#### How to complete this task:
Extend the article on Argentina's university dropout rate, picking up after its final sentence.

#### Text for analysis:
○ ○ ○
Argentina holds a title no country should be proud of, as it has one of the highest university dropout rates in the world. For every 100 students who enroll each year, at both private and publicly financed universities, only 27 manage to graduate, making the drop-out rate about 73 percent. The figures are striking, and even more so when compared with those for other countries in Latin America: 50 percent for Brazil, 41 percent for Chile and 39 percent for Mexico.
According to a report recently issued by the Centre of Studies on Argentine Education (CEA) supported by the University of Belgrano, the situation is even more critical at state-financed institutions, where only 23 of students attain their degree. The report is based on figures for 2010, the latest officially available.
The big question, of course, is why this is happening, bearing in mind that tuition at publicly financed universities in Argentina is free and admission is mostly unrestricted for high school graduates. The reasons, however, may be found precisely behind these apparent “advantages” for the student.
For decades, free tuition at public higher education institutions in Argentina has justified the lack of a meaningful scholarship system. Even if they do not have to pay tuition, many students still need to work long hours to support themselves. The University of Buenos Aires (UBA), the largest university in the country, reports that almost 63 percent of its 305,000 students hold jobs. And almost half of them work between 36 and 45 hours a week.
In the fields of engineering and hard sciences, for example, a hungry job market puts pressure on the students close to graduation to accept job offers without completing their degree in order to fill unmet demand for human resources in these areas. In 2010, for every 1,000 lawyers who graduated from both private and public universities, there were only 300 engineers, 51 chemists, 29 mathematicians and nine physicists. Out of those 300 engineers, only 24 specialized in oil drilling and 13 in nuclear energy, areas of particularly high need in Argentina. As a result, most of those students start working full-time while studying and find it very hard to complete their demanding program of studies.
Unrestricted open admission, widely portrayed in Argentina as “a conquest of the students”, has helped to mask the decaying standards of the country’s elementary and high school systems.
According to the study carried out by the Programme for International Student Assessment (PISA), that tests the performance of 15-year-olds in the fields of mathematics, science and reading in over 70 countries worldwide, Argentina has slipped to the next-to-last place in Latin America among participating states during the past decade, and is now below Chile, Uruguay, Colombia and Brazil and only ahead of Peru in scholastic achievement.
For a country that once prided itself on its education system, the PISA findings surprised few upon their publication a few days ago. Argentina has no nationwide standardized exams at the end of high school, as many other countries do. Moreover, students lack motivation to do well at school as they only need to have a certificate of completion to enroll at most universities in the country.
○ ○ ○
#### Stored data entries:
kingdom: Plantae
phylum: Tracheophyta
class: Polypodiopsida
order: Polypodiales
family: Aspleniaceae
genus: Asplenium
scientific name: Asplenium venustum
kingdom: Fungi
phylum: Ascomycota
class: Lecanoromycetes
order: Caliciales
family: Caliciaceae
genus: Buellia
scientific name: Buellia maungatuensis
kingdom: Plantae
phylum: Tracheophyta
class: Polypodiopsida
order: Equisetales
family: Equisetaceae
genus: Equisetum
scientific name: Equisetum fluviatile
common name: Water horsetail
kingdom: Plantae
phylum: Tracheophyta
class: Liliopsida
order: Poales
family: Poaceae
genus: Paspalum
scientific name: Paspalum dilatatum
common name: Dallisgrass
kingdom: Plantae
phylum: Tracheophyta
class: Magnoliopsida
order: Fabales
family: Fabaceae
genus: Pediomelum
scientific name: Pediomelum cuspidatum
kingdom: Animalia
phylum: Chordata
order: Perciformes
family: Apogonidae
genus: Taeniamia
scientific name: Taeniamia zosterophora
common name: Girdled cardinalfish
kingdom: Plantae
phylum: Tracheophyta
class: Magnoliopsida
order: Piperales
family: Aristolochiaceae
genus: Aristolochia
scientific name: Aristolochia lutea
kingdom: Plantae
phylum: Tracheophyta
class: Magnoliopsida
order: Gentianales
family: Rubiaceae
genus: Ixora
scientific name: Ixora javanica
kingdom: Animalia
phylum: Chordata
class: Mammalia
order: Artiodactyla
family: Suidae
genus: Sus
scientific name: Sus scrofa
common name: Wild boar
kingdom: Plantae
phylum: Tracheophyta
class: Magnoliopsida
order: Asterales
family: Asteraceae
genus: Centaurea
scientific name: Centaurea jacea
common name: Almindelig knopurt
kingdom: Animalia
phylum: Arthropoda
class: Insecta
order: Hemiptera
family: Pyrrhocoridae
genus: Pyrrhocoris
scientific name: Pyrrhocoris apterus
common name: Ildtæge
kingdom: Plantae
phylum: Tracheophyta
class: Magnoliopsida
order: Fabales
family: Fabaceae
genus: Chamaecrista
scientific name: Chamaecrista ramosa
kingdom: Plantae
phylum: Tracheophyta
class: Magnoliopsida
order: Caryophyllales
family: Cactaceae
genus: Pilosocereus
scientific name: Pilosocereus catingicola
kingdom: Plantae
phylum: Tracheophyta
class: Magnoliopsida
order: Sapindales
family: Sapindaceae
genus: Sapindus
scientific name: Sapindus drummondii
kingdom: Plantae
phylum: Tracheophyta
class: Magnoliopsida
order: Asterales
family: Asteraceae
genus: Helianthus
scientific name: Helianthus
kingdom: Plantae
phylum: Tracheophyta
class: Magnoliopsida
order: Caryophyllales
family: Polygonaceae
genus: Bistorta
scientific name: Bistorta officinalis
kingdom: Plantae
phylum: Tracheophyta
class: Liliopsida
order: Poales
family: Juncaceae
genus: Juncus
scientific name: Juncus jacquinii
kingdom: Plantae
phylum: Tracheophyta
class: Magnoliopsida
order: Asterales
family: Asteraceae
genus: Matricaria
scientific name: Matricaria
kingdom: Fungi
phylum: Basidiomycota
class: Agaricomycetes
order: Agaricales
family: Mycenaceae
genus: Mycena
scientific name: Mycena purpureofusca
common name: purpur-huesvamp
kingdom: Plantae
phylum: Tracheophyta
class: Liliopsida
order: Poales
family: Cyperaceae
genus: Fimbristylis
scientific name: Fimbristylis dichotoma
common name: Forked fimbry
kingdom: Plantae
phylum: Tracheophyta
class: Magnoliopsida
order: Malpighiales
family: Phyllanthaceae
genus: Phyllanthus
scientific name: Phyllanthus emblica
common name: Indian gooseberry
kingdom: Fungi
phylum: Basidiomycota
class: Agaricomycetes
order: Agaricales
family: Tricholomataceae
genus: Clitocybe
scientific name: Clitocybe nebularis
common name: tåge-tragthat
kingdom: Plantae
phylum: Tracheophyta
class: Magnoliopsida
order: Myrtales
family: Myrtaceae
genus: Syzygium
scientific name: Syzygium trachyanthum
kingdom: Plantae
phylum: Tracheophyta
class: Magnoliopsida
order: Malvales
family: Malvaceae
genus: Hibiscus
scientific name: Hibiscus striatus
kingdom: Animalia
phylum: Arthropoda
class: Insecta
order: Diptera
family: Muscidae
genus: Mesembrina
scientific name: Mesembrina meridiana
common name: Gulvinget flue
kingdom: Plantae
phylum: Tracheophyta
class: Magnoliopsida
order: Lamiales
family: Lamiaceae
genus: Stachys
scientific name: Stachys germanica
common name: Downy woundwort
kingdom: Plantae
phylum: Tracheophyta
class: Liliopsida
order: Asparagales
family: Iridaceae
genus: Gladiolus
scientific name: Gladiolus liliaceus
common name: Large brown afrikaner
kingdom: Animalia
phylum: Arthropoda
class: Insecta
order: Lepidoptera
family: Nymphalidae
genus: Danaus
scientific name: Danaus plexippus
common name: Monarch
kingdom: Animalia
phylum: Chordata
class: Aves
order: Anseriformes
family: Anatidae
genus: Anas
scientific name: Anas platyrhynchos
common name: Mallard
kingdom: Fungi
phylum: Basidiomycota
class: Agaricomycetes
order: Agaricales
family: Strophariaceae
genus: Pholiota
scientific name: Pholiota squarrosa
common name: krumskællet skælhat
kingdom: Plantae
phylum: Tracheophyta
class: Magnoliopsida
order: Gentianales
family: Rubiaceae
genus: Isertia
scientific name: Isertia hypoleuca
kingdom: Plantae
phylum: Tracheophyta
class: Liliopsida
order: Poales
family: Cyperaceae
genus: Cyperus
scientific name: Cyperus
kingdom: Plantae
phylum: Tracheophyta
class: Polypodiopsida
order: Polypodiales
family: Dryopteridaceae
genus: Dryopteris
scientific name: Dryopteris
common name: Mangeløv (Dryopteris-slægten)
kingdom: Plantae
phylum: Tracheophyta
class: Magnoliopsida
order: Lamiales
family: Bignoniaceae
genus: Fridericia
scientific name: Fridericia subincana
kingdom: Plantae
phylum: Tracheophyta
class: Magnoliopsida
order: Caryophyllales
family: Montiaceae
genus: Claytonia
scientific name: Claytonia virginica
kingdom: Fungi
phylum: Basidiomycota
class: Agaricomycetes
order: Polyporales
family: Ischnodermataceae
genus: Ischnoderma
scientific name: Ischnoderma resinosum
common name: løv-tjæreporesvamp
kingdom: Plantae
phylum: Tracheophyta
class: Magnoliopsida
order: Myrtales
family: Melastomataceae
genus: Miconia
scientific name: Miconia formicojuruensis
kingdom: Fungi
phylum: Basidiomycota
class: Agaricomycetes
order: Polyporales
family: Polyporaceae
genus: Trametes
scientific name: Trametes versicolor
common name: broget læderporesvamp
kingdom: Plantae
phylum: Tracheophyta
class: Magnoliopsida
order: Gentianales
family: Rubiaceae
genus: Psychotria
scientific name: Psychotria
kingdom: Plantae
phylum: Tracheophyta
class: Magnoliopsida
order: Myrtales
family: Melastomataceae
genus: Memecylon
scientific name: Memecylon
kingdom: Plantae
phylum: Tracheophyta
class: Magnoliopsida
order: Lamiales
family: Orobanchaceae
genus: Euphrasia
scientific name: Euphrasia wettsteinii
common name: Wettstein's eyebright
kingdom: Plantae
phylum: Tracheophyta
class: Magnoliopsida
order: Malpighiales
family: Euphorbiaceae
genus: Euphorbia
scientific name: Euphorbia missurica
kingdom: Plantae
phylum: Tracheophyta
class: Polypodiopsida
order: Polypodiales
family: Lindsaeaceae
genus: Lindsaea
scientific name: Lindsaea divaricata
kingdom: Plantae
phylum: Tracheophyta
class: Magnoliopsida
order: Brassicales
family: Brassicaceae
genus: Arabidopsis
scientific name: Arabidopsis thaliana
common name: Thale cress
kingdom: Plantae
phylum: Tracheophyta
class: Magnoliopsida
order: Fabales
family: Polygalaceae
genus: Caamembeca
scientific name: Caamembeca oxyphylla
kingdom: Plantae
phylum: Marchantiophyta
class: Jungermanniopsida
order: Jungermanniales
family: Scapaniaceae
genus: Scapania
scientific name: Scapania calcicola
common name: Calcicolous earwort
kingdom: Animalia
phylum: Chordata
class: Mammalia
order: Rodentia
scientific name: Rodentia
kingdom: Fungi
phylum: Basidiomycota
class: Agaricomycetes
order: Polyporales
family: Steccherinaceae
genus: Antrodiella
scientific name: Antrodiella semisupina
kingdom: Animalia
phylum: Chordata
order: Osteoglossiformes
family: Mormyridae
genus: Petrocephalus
○ ○ ○
#### Expected output:
The response of Argentina’s Education Minister, Alberto Sileoni was even more worrisome than the PISA results. Dismissing the PISA findings as unfair and scoffing at their usefulness, the minister questioned the fact that the results did not take into account important aspects such as “personal effort.” “It is not necessary to know how badly or well we are doing,” he said speaking, of all places, at the World Congress of Comparative Education held in Buenos Aires. His comments highlight the national government´s effort to hide any figures that might draw attention to their inability to solve these and other problems. They also reveal the lack of political will in the current administration to make meaningful changes in the area of education.
The University of Buenos Aires created the CBC (or Core Curriculum Program) thirty years ago to make up for the shortcomings of high school. The CBC is a first-year course where students are required to pass six exams before they can start attending classes in the degree program of their choice.Since then, as the PISA results show, secondary school standards have sunk even lower. Only 38 percent of all students who enroll in the CBC manage to complete the course in two semesters, as designed. This underscores the lack of adequate preparation at the secondary level to tackle university study.
It is precisely the widespread perception that public education standards are falling that caused enrollment at private institutions to increase dramatically as enrolment at public schools and universities decreased in the last decade. Enrollment at private universities has almost doubled in the last ten years. According to the CEA report, private universities today enroll 20 percent of all university students in the country but with a graduation rate of 29 percent.
Free tuition at publicly financed universities along with open admission have always been considered the key to equal opportunities and upward social mobility in Argentina. Questioning their effectiveness is regarded as politically incorrect. However, figures show that “equal opportunities” for students is deceptive. A large number of students who enroll at public universities have graduated from private high schools, while very few students come from economically disadvantaged backgrounds. Against this backdrop, publicly financed institutions are spending huge amounts of money per graduate while other more pressing education matters are not being addressed. Lack of planning and postponed strategic decisions result in costly imbalances. As an example, despite the high drop-out rate, in Argentina there are 10 medical doctors for each nursing graduate.
Whatever the reasons behind the drop-out phenomenon at Argentina´s universities, one thing is certain. Unless the problem is addressed, it will continue to cost the students and a larger public dearly, measured in misplaced energy and shattered hopes. And for Argentina it will mean a waste of scarce resources with very little to show for it.